Locate every line in the listing that contains the string "ситуацію" and copy each one, treating uppercase and lowercase as different.

[Dataset entries]

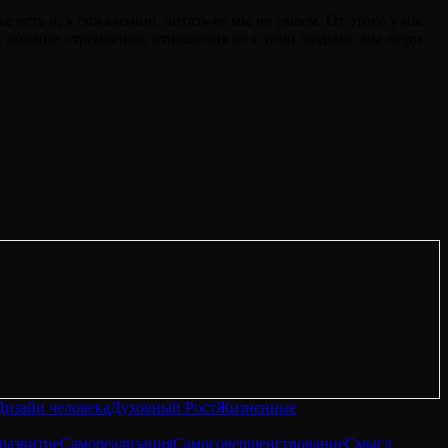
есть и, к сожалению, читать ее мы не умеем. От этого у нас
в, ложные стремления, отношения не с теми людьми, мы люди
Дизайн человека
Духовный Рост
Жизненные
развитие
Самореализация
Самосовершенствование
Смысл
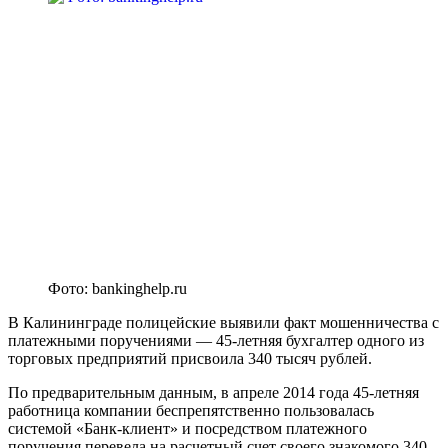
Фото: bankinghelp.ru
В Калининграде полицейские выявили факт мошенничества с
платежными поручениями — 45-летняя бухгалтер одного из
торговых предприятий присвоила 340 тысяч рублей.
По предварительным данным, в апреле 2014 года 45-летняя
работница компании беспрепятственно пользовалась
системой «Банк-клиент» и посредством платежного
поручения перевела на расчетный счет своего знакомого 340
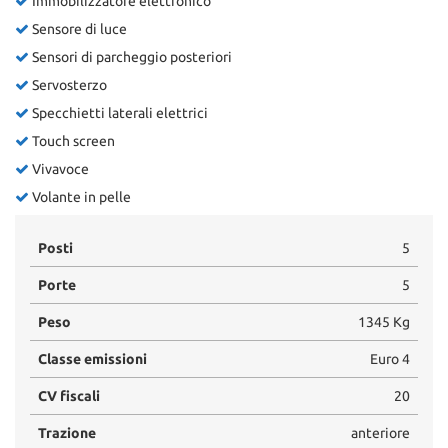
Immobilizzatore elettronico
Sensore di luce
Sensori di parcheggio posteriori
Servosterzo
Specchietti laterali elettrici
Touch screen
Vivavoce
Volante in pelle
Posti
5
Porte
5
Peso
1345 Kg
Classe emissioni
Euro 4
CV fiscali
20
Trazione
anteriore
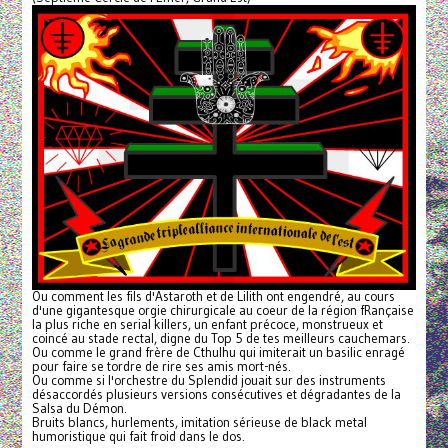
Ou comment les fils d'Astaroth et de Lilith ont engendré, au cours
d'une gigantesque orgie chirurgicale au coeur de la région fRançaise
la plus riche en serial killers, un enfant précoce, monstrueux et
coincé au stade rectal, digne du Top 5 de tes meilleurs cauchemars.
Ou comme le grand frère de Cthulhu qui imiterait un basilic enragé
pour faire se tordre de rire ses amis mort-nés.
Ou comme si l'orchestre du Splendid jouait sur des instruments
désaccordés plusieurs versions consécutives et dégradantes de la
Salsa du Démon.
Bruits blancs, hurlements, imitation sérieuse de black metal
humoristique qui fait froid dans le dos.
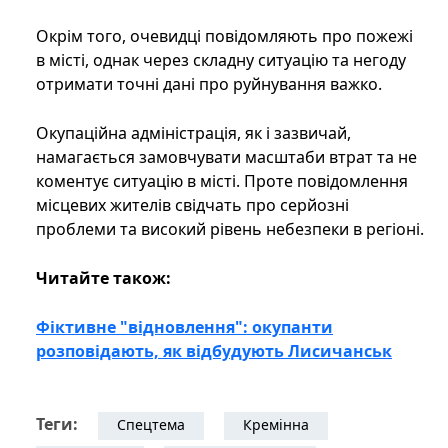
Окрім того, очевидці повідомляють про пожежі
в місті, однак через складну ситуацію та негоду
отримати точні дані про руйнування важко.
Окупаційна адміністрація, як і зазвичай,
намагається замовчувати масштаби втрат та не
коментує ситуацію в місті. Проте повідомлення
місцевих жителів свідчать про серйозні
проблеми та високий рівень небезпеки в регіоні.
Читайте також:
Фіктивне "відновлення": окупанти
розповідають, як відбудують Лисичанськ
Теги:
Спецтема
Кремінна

[/Dataset entries]

> [Exercise solution]
в місті, однак через складну ситуацію та негоду
коментує ситуацію в місті. Проте повідомлення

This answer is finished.